[TEXTO PROPORCIONADO]:
....................

Como se sabe, el estado de pensar propiamente tal es para la mayoría de las personas muy raro, más aún, no es natural, y del cual buscan la más de las veces salirse. Es conocido lo dicho por Schiller: con frecuencia yo estaba ahí y en realidad no pensaba en nada. En realidad, Descartes, como ya se indicó, utiliza la palabra pensar en un sentido muy general, porque significa también, por ejemplo, percatarse sensiblemente o percibir. Solo que tampoco me encuentro siempre en estado de percibir sensiblemente. Si se quisiera decir que incluso en el sueño no dejo de estarlo, porque al menos sueño, sin embargo, queda siempre el desmayo, en el que ciertamente yo no digo: yo soy, y no lo hago en el sueño, como tampoco en el transcurso ordinario de la vida despierta, y sin embargo indiscutiblemente soy. De modo que el sum comprendido en el cogito únicamente significa: sum qua cogitans, yo soy en tanto que pensante, es decir, en esta manera determinada de ser que es llamada pensar, y que es solo una forma diversa de ser que, por ejemplo, la del cuerpo, cuya forma de ser consiste en que llena el espacio, esto es, excluye a cualquier otro cuerpo del espacio que ocupa.

....................

[ENTRADAS DE DATOS]:
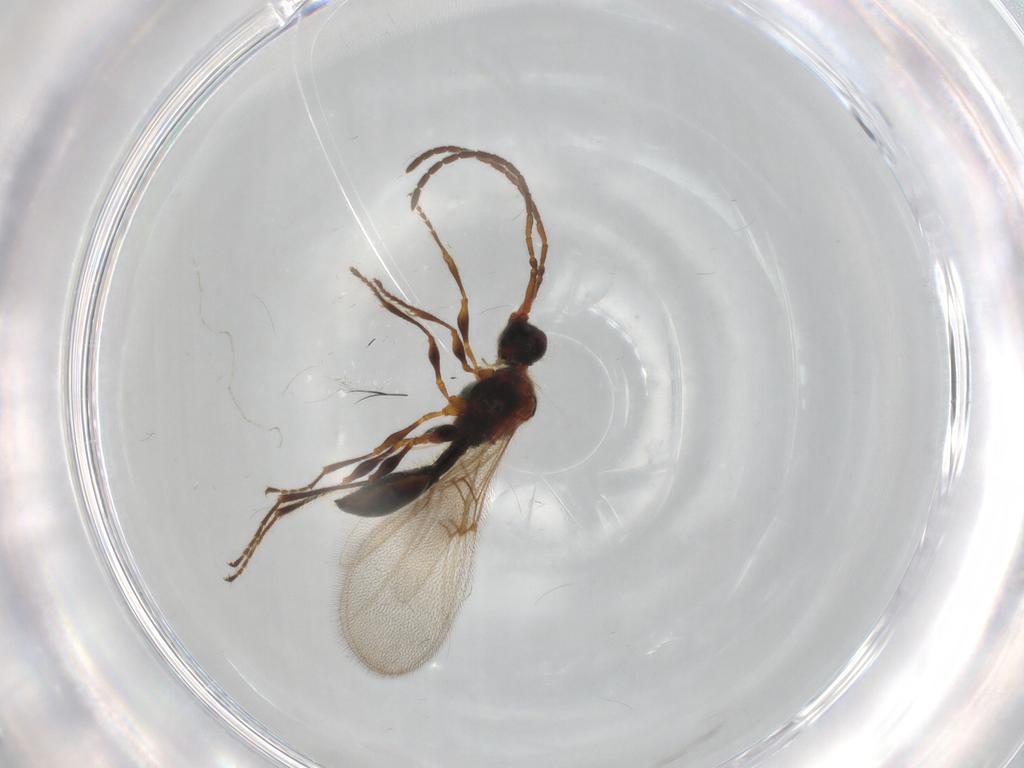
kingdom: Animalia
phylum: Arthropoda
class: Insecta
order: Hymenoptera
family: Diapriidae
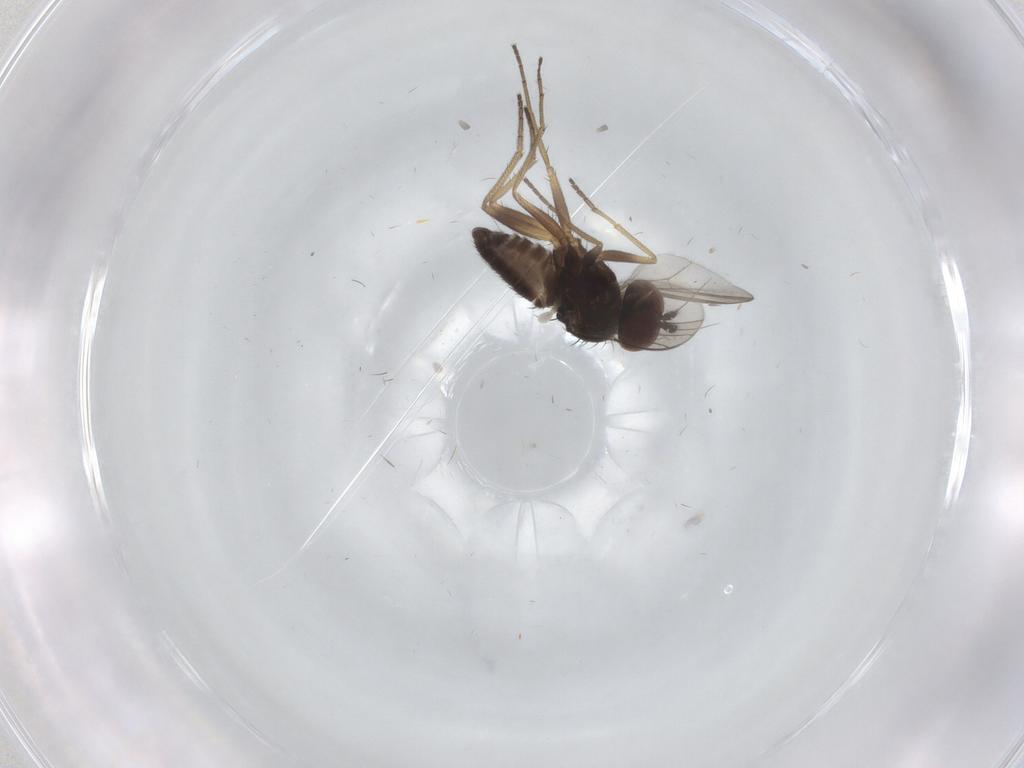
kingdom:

....................

[REQUISITOS DEL PROBLEMA]:
Contesta estas preguntas con base en el texto proporcionado:
(a) ¿Qué frase de Schiller se cita?
(b) Además de su sentido habitual, ¿qué significa también la palabra pensar tal como la usa Descartes?
(c) ¿En qué consiste la forma de ser del cuerpo?
El material no guarda ninguna relación con el texto proporcionado.

[SOLUCIÓN DEL PROBLEMA]:
(a) Se cita esta frase: "con frecuencia yo estaba ahí y en realidad no pensaba en nada".
(b) Significa también percatarse sensiblemente o percibir.
(c) Consiste en que llena el espacio, es decir, excluye a cualquier otro cuerpo del espacio que ocupa.